In Germany, Justice Minister Sabine Leutheusser-Schnarrenberger called for an independent inquiry but has only gotten a roundtable discussion so far. When the Catholic Church objected to being singled out for its abuse problem, the Ministry of Justice widened the roundtable's focus to include the Ministry of Family and Youth, and the Ministry of Education.

Then there is the case of the pope himself. Most observers agree that Pope Benedict XVI, formerly Cardinal Joseph Ratzinger, has done a better job of acknowledging the abuse. He has met with several groups of abuse victims-most recently abuse victims in Malta-and sent a strong reprimand to Irish bishops, saying they made "serious mistakes . . . grave errors of judgment" and failed in leadership, undermining their "credibility and effectiveness."

But when Ratzinger was an archbishop in 1980, he approved the transfer of an accused molester to another diocese only to have the molester be convicted of abuse in 1986. Pope Benedict's time at the Congregation for the Doctrine of Faith (CDF), which oversees church doctrine, has also come under scrutiny. The New York Times said that the CDF failed to defrock a priest who abused 200 deaf children, ending Lawrence Murphy's canonical trial after he wrote a letter saying he was old and ill, and begging for clemency. However, Thomas Brundage, the vicar who presided over the canonical trial, corrected the Times and said that Murphy was still under trial at the time of his death.

In another case, the Vatican delayed in removing California priest Stephen Kiesle from the priesthood. In 1978, he pleaded no contest to tying up and molesting two boys; in 1981, he asked to be released from the vows of priesthood. Cardinal Ratzinger replied with a letter in 1985, saying it was "necessary to consider the good of the Universal Church together with that of the petitioner," and that the Congregation must take a longer time to consider. Kiesle was finally laicized in 1987.

It is important to note that these cases involve releasing priests from the vows of priesthood and making them lay people. Thomas Reese, senior fellow at Georgetown University's Woodstock Theological Center, notes that a delay in defrocking doesn't endanger children: "Defrocking quickly is not absolutely necessary."

Victims are of two minds about laicization. Some want the priests removed from the priesthood to make a statement that the Church will not tolerate their behavior; others reason that it's safer to have priests locked in a monastery than out in the community, seeking more victims. (Defrocked priests in Ireland went on to immediately find jobs working with children.) Laicization is also rare. According to the John Jay report, the Vatican removed from the priesthood only 6.1 percent of priests with substantiated allegations.

Lawler said the media and those calling for a papal resignation have the wrong target: "I think the pope is part of the solution and I think the record shows it." SNAP's Clohessy said the pope could do more: "Benedict has said more words and clearer words and stronger words, but they're still words. Just words." Clohessy said there's an easy way to resolve the dispute: Have the pope turn over his records for the period when he was handling sex abuse cases for the Vatican.
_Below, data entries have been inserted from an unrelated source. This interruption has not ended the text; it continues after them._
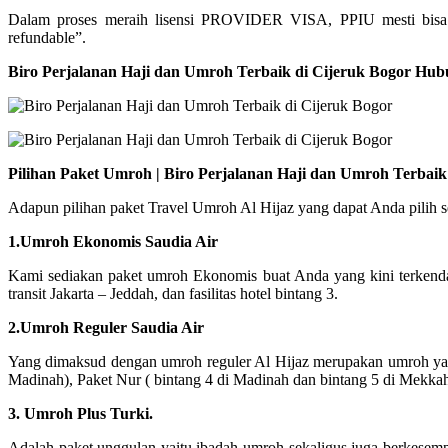
Dalam proses meraih lisensi PROVIDER VISA, PPIU mesti bisa
refundable”.
Biro Perjalanan Haji dan Umroh Terbaik di Cijeruk Bogor Hub
Pilihan Paket Umroh | Biro Perjalanan Haji dan Umroh Terbai
Adapun pilihan paket Travel Umroh Al Hijaz yang dapat Anda pilih 
1.Umroh Ekonomis Saudia Air
Kami sediakan paket umroh Ekonomis buat Anda yang kini terkend
transit Jakarta – Jeddah, dan fasilitas hotel bintang 3.
2.Umroh Reguler Saudia Air
Yang dimaksud dengan umroh reguler Al Hijaz merupakan umroh yang 
Madinah), Paket Nur ( bintang 4 di Madinah dan bintang 5 di Mekka
3. Umroh Plus Turki.
Adalah paket unggulan yaitu ibadah umroh sekaligus juga berkesemp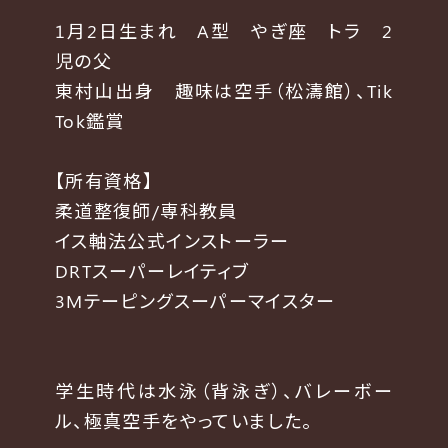
1月2日生まれ A型 やぎ座 トラ 2
児の父
東村山出身 趣味は空手（松濤館）、Tik
Tok鑑賞
【所有資格】
柔道整復師/専科教員
イス軸法公式インストーラー
DRTスーパーレイティブ
3Mテーピングスーパーマイスター
学生時代は水泳（背泳ぎ）、バレーボー
ル、極真空手をやっていました。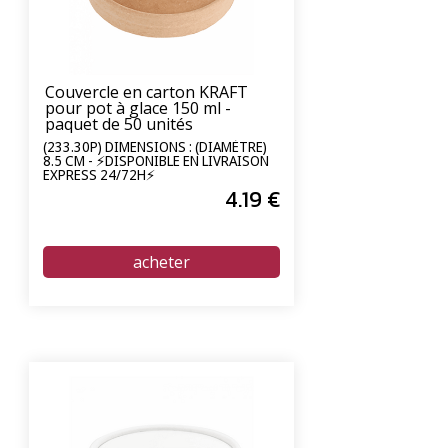
Couvercle en carton KRAFT
pour pot à glace 150 ml -
paquet de 50 unités
(233.30P) DIMENSIONS : (DIAMÈTRE)
8.5 CM - ⚡DISPONIBLE EN LIVRAISON
EXPRESS 24/72H⚡
4
.19
€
The scandal in Europe has also changed the debate about the source of sex abuse. Until recently, European Catholics considered clergy sex abuse an American problem, said Reese. Now that it's clearly a universal problem, they can no longer blame the permissiveness of American culture. Some blame celibacy, but Reese points out that 96 percent of celibate priests do not abuse children. Others blame homosexuality, but Reese said the empirical data doesn't support that, either: "There are millions of homosexuals and they're not all out raping little boys. The evidence isn't there."
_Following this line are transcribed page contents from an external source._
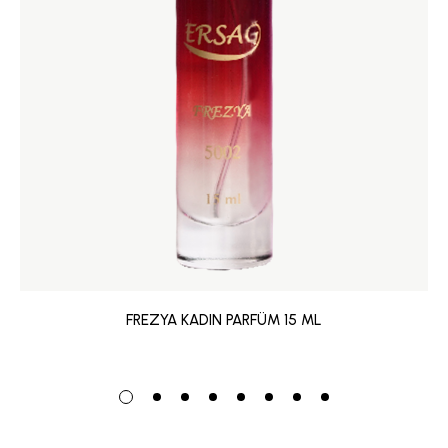
FREZYA KADIN PARFÜM 15 ML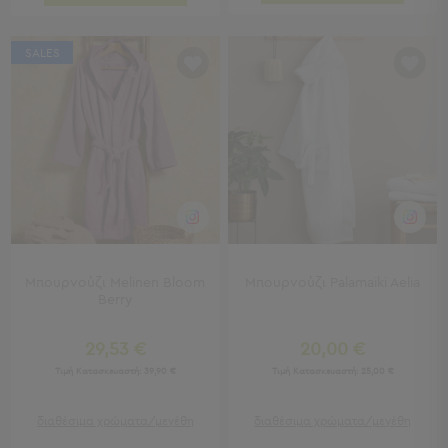
Τσάντες
-
SALES
Νεσεσέρ
Τσάντες
Θαλάσσης
Νεσεσέρ
Παραλίας
Σαγιονάρες
Σαγιονάρες
Προβολή
Όλων
Μπουρνούζι Melinen Bloom
Μπουρνούζι Palamaiki Aelia
Ανδρικές
Berry
Γυναικείες
Παιδικές
29,53 €
20,00 €
Τιμή Κατασκευαστή:
39,90 €
Τιμή Κατασκευαστή:
25,00 €
Εξοπλισμός
&
διαθέσιμα χρώματα/μεγέθη
διαθέσιμα χρώματα/μεγέθη
Είδη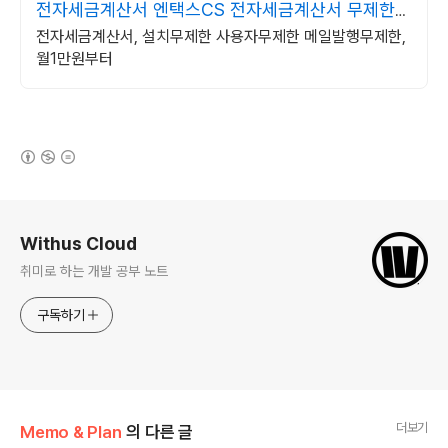
전자세금계산서 엔택스CS 전자세금계산서 무제한무
료발행
전자세금계산서, 설치무제한 사용자무제한 메일발행무제한,
월1만원부터
(새창열림)
로그 정보
Withus Cloud
취미로 하는 개발 공부 노트
구독하기
더보기
Memo & Plan
의 다른 글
Accused priests still slip back into ministry. Staff at St. Michael's Medical Center in Newark, N.J., were shocked to find that the Archdiocese of Newark assigned the hospital a chaplain, Michael Fugee, who had been convicted in 2003 of groping a 14-year-old boy. The Archdiocese removed Fugee, who had confessed to police but whose trial ended in a mistrial, at the hospital's request. In 2006, a jury voted 9 to 3 that Eric Swearingen was guilty of abusing a 12-year-old boy in the 1980s. The two sides settled, but Bishop John Steinbock went on to appoint Swearingen rector of San Joaquin Memorial High School and Swearingen continues in ministry today. A priest accused of abuse in the United States, Joseph Jeyapaul, is still working in India. Francis X. Nelson, a priest convicted of fondling a girl, has also returned to India and continues to work as a priest.